━━━━━ Given entries

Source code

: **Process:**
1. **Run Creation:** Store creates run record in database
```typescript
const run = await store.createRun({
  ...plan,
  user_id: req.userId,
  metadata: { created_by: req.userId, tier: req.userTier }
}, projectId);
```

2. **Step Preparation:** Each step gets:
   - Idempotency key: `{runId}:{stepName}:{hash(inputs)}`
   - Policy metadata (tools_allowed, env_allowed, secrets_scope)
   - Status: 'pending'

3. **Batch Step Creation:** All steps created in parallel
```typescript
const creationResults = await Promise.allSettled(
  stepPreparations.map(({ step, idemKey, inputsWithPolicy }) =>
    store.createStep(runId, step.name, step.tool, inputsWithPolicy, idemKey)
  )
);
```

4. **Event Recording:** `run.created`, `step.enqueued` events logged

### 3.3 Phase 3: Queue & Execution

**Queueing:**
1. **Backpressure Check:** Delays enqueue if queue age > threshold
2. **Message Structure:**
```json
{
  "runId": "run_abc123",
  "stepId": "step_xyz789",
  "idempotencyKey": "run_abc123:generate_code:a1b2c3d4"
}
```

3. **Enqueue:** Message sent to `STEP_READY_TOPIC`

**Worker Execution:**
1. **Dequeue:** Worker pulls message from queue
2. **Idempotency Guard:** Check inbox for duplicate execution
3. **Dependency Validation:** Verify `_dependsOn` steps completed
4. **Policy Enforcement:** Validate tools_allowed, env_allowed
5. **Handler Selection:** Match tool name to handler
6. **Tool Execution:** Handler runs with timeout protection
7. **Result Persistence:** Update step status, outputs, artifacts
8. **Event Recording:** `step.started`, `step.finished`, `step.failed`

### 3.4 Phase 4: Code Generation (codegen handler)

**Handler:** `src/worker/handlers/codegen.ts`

━━━━━━━━━━

Work to be completed -> For each entry above, write out an exact copy.

Written answer ->
Source code

: **Process:**
1. **Run Creation:** Store creates run record in database
```typescript
const run = await store.createRun({
  ...plan,
  user_id: req.userId,
  metadata: { created_by: req.userId, tier: req.userTier }
}, projectId);
```

2. **Step Preparation:** Each step gets:
   - Idempotency key: `{runId}:{stepName}:{hash(inputs)}`
   - Policy metadata (tools_allowed, env_allowed, secrets_scope)
   - Status: 'pending'

3. **Batch Step Creation:** All steps created in parallel
```typescript
const creationResults = await Promise.allSettled(
  stepPreparations.map(({ step, idemKey, inputsWithPolicy }) =>
    store.createStep(runId, step.name, step.tool, inputsWithPolicy, idemKey)
  )
);
```

4. **Event Recording:** `run.created`, `step.enqueued` events logged

### 3.3 Phase 3: Queue & Execution

**Queueing:**
1. **Backpressure Check:** Delays enqueue if queue age > threshold
2. **Message Structure:**
```json
{
  "runId": "run_abc123",
  "stepId": "step_xyz789",
  "idempotencyKey": "run_abc123:generate_code:a1b2c3d4"
}
```

3. **Enqueue:** Message sent to `STEP_READY_TOPIC`

**Worker Execution:**
1. **Dequeue:** Worker pulls message from queue
2. **Idempotency Guard:** Check inbox for duplicate execution
3. **Dependency Validation:** Verify `_dependsOn` steps completed
4. **Policy Enforcement:** Validate tools_allowed, env_allowed
5. **Handler Selection:** Match tool name to handler
6. **Tool Execution:** Handler runs with timeout protection
7. **Result Persistence:** Update step status, outputs, artifacts
8. **Event Recording:** `step.started`, `step.finished`, `step.failed`

### 3.4 Phase 4: Code Generation (codegen handler)

**Handler:** `src/worker/handlers/codegen.ts`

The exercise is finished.